_Page excerpt_.
Re: [PATCH v2] mm/gup: Allow real explicit breaking of COW

From: Peter Xu
Date: Tue Aug 11 2020 - 11:28:06 EST


On Tue, Aug 11, 2020 at 08:05:22AM -0700, Linus Torvalds wrote:
> On Mon, Aug 10, 2020 at 4:39 PM Jann Horn <jannh@xxxxxxxxxx> wrote:
> >
> > The way I understand Peter, he doesn't want to avoid doing COW; he
> > wants to decouple userfaultfd-WP's fault handling from COW, so that
> > userfaultfd-wp notifies only when a previously-write-protected page is
> > actually written to. In other words, he wants the COW to basically
> > happen as it happens now, but it should only create a readonly PTE;
> > and if someone later triggers a real write fault, the fault handling
> > path would run again, and this time userfaultfd-wp would be notified
> > before that readonly PTE is turned into a writable one.

_What this exercise asks_.
- a) Write out the rows below from their first line through the line containing "letzten drei Monate zur Bestätigung der", both ends included, and leave the pictures out of your answer.
- b) Take the kernel mailing-list reply above further from the point where it stops.
The rows below have no connection to the kernel mailing-list reply above.

Collection entries

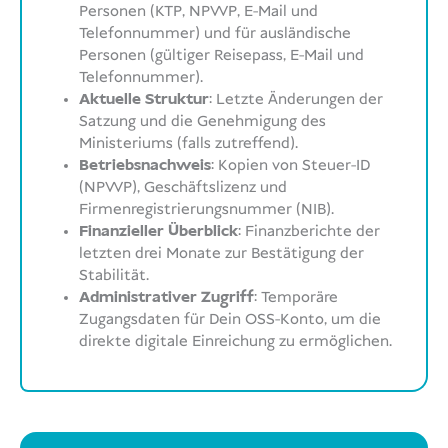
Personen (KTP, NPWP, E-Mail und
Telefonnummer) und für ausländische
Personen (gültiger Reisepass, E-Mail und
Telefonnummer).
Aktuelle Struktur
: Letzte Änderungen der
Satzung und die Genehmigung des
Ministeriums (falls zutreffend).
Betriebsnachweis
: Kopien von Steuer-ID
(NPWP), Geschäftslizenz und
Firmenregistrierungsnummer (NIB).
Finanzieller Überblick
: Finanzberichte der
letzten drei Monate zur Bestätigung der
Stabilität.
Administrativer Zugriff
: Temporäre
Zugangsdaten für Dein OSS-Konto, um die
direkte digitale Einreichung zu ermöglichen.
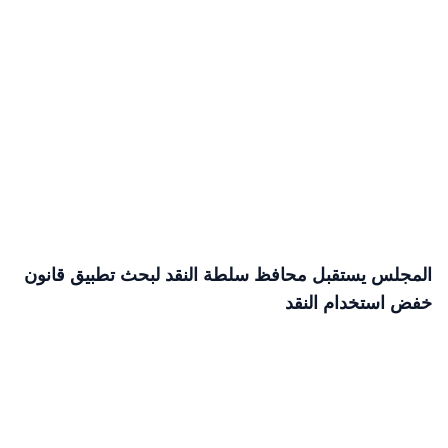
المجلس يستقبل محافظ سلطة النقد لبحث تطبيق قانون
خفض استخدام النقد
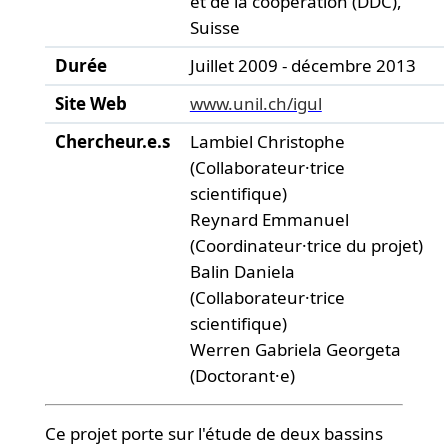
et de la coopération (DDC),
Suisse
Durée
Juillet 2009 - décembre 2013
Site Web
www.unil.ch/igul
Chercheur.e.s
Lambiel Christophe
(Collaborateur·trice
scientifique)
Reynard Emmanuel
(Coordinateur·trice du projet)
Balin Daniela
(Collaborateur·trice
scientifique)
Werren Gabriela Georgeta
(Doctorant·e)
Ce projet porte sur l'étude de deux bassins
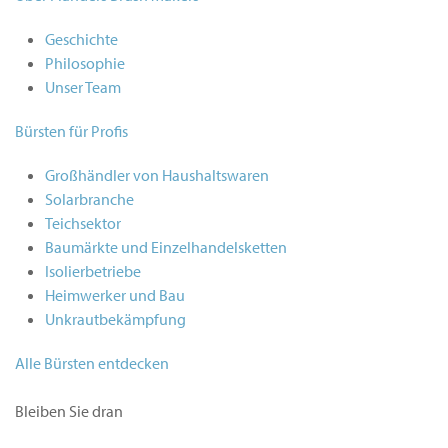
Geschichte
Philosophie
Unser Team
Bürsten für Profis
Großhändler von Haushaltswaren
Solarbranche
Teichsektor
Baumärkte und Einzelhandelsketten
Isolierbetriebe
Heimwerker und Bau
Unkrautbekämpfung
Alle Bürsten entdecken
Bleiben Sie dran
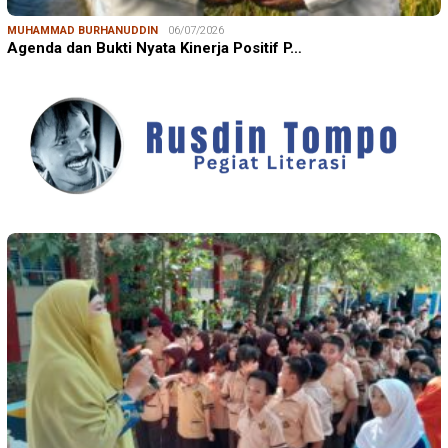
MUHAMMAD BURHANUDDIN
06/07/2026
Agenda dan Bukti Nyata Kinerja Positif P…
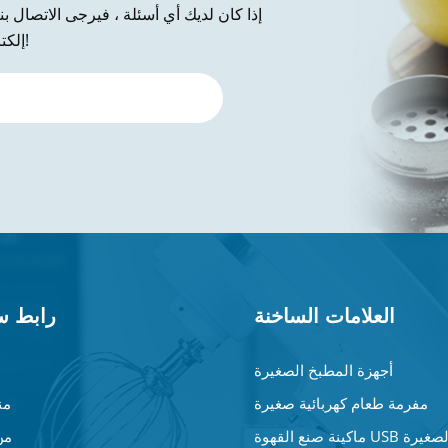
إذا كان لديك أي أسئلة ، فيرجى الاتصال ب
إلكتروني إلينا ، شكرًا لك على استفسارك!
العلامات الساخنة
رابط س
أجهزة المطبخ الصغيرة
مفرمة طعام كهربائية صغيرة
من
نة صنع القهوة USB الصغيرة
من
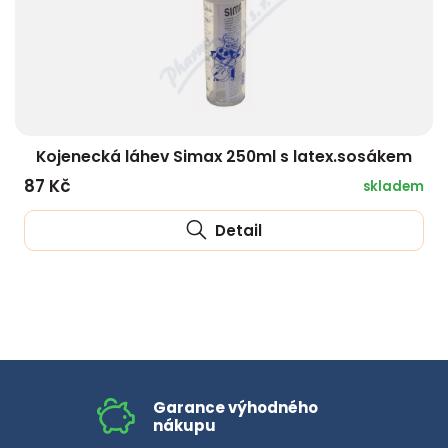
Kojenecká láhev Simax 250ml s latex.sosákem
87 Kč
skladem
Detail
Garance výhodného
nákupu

_Results of the exercise_.
- a)
Personen (KTP, NPWP, E-Mail und
Telefonnummer) und für ausländische
Personen (gültiger Reisepass, E-Mail und
Telefonnummer).
Aktuelle Struktur
: Letzte Änderungen der
Satzung und die Genehmigung des
Ministeriums (falls zutreffend).
Betriebsnachweis
: Kopien von Steuer-ID
(NPWP), Geschäftslizenz und
Firmenregistrierungsnummer (NIB).
Finanzieller Überblick
: Finanzberichte der
letzten drei Monate zur Bestätigung der

- b)
Yes, that's what I meant. Appreciate your help, Jann.

>
> Ahh.
>
> A light goes on.
>
> Thank you.
>
> And apologies to Peter - I misread that patch entirely.
>
> That said, now that I (finally) understand what Peter wants to do, I
> don't think the patch does what you say.
>
> Because the GUP will now indeed avoid userfaultfd-wp unless it's
> _actually_ a write, but then any reads will cause a COW that turns
> things writable. There is no second fault.
>
> So now later writes will never cause any userfaultfd-wp notifications at all.
>
> Which for all I know might be acceptable and ok, but it seems to be
> against userfaultfd rules, and against the whole synchronization idea.
>
> So I think the patch is broken, but I'm less fundamentally concerned about it.
>
> Because at that point, it's "only" userfaultfd that might break.

Right, v2 is broken on that. That's why I pasted another chunk in my previous
reply to still inherit the UFFD_WP bit even for COW [1]. Previously it was not
needed because UFFD_WP must have been turned off for the pte/pmd/.. before COW
happens. However with enforced COW that's not guaranteed any more.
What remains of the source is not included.